I don’t know much about anything really. But, I do know that I love this Cuban who sambaed into my life and enriched it beyond measure. And, I know that my life is infinitely better through sharing all of it with him.

Here’s to us, Tweetie!

 

‘Be silly. Be kind. Be honest.’

Yesterday. Yesterday was a week of bad days smushed into a mere 24 hours.

By the time I returned home, nothing mattered, other than crawling into my favourite pjs and crabbing a giant gin and tonic (although we were sadly out of gin). If I’d had the energy, I would have grabbed my colouring books and pencils, built a blanket fort and hid from the world until next week.

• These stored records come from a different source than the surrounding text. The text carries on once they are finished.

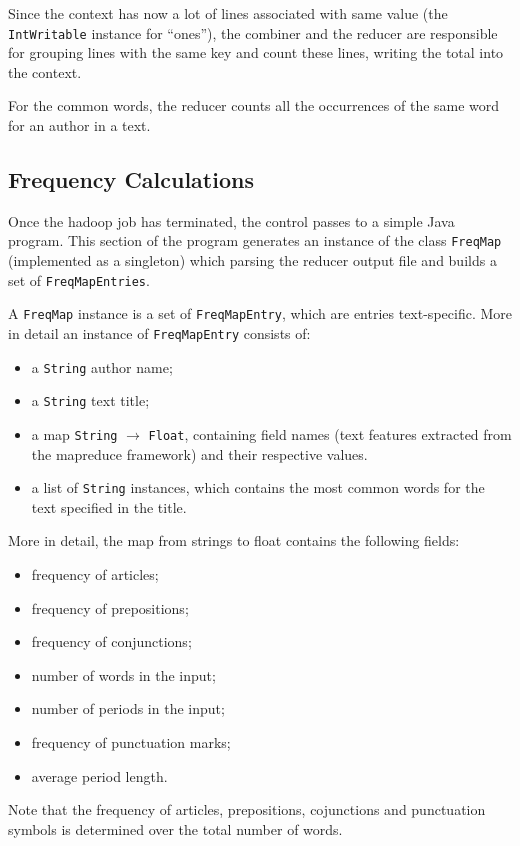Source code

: \documentclass[a4paper,11pt, twoside]{article}
\begin{document}
	Since the context has now a lot of lines associated with same value (the \lstinline|IntWritable| instance for ``ones''), the combiner and the reducer are responsible for grouping lines with the same key and count these lines, writing the total into the context.
	
	For the common words, the reducer counts all the occurrences of the same word for an author in a text.
	
	\subsection{Frequency Calculations}
	Once the hadoop job has terminated, the control passes to a simple Java program. This section of the program generates an instance of the class \lstinline|FreqMap| (implemented as a singleton) which parsing the reducer output file and builds a set of \lstinline|FreqMapEntries|.
	
	A \lstinline|FreqMap| instance is a set of \lstinline|FreqMapEntry|, which are entries text-specific. More in detail an instance of \lstinline|FreqMapEntry| consists of: \begin{itemize}
		\item a \lstinline|String| author name;
		\item a \lstinline|String| text title;
		\item a map \lstinline|String| $\to$ \lstinline|Float|, containing field names (text features extracted from the mapreduce framework) and their respective values.
		\item  a list of \lstinline|String| instances, which contains the most common words for the text specified in the title.
	\end{itemize}

	More in detail, the map from strings to float contains the following fields: \begin{itemize}
		\item frequency of articles;
		\item frequency of prepositions;
		\item frequency of conjunctions;
		\item number of words in the input;
		\item number of periods in the input;
		\item frequency of punctuation marks;
		\item average period length.
	\end{itemize}

	Note that the frequency of articles, prepositions, cojunctions and punctuation symbols is determined over the total number of words.
	
\end{document}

Call it the end of a long, long year, the need for our holiday to begin N O W, a case of being overly tired from lack of sleep or simply a bad day. Regardless, yesterday sucked.

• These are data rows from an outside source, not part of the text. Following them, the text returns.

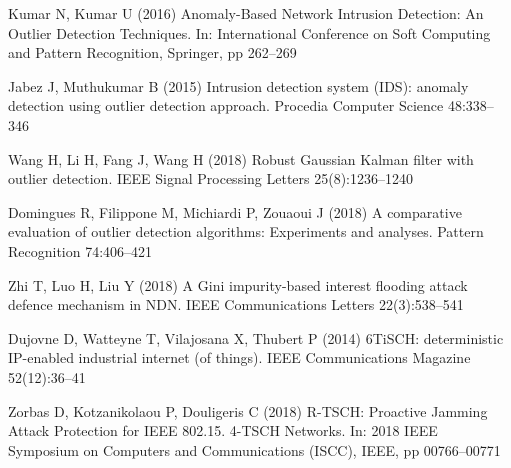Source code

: \documentclass[]{svjour3}                     %
\begin{document}
\begin{thebibliography}{57}
	Kumar N, Kumar U (2016) {Anomaly-Based Network Intrusion Detection: An Outlier
		Detection Techniques}. In: International Conference on Soft Computing and
	Pattern Recognition, Springer, pp 262--269
	
	Jabez J, Muthukumar B (2015) {Intrusion detection system (IDS): anomaly
		detection using outlier detection approach}. Procedia Computer Science
	48:338--346
	
	Wang H, Li H, Fang J, Wang H (2018) {Robust Gaussian Kalman filter with outlier
		detection}. IEEE Signal Processing Letters 25(8):1236--1240
	
	Domingues R, Filippone M, Michiardi P, Zouaoui J (2018) {A comparative
		evaluation of outlier detection algorithms: Experiments and analyses}.
	Pattern Recognition 74:406--421
	
	Zhi T, Luo H, Liu Y (2018) {A Gini impurity-based interest flooding attack
		defence mechanism in NDN}. IEEE Communications Letters 22(3):538--541
	
	Dujovne D, Watteyne T, Vilajosana X, Thubert P (2014) {6TiSCH: deterministic
		IP-enabled industrial internet (of things)}. IEEE Communications Magazine
	52(12):36--41
	
	Zorbas D, Kotzanikolaou P, Douligeris C (2018) {R-TSCH: Proactive Jamming
		Attack Protection for IEEE 802.15. 4-TSCH Networks}. In: 2018 IEEE Symposium
	on Computers and Communications (ISCC), IEEE, pp 00766--00771
	
\end{thebibliography}
\end{document}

Evidently, my husband thought it best to channel Ralph Waldo Emerson. Both men’s mottos are ‘Be silly. Be kind. Be honest.’

Knowing that yesterday wore me out—psychologically and physically—The Cuban aka my hero sent me the perfect email sometime after I drifted off to sleep. (Never mind the weirdness of a couple who work from rooms next to one another sending emails back and forth—we (and by ‘we’ I mean ‘I’) are forgetful at times and email occasionally works best.) This email was silly. It was kind. And, it was honest. And, it was precisely what I needed to put yesterday behind me.

As the holiday season descends upon us, it seems as though everyone is overtaxed and overly tense and perhaps more than a little sensitive. Words and facial expressions and simply sighs may be taken out of context and in ways not fully intended. Individuals may be stretched to their absolute limits to such an extent that a smile can ease their minds or bring them to tears. This all rings true for me at the moment.

So, let’s all channel Ralph Waldo Emerson with a slight update: Be silly. Above all be kind And, be honest (unless it contradicts the first two).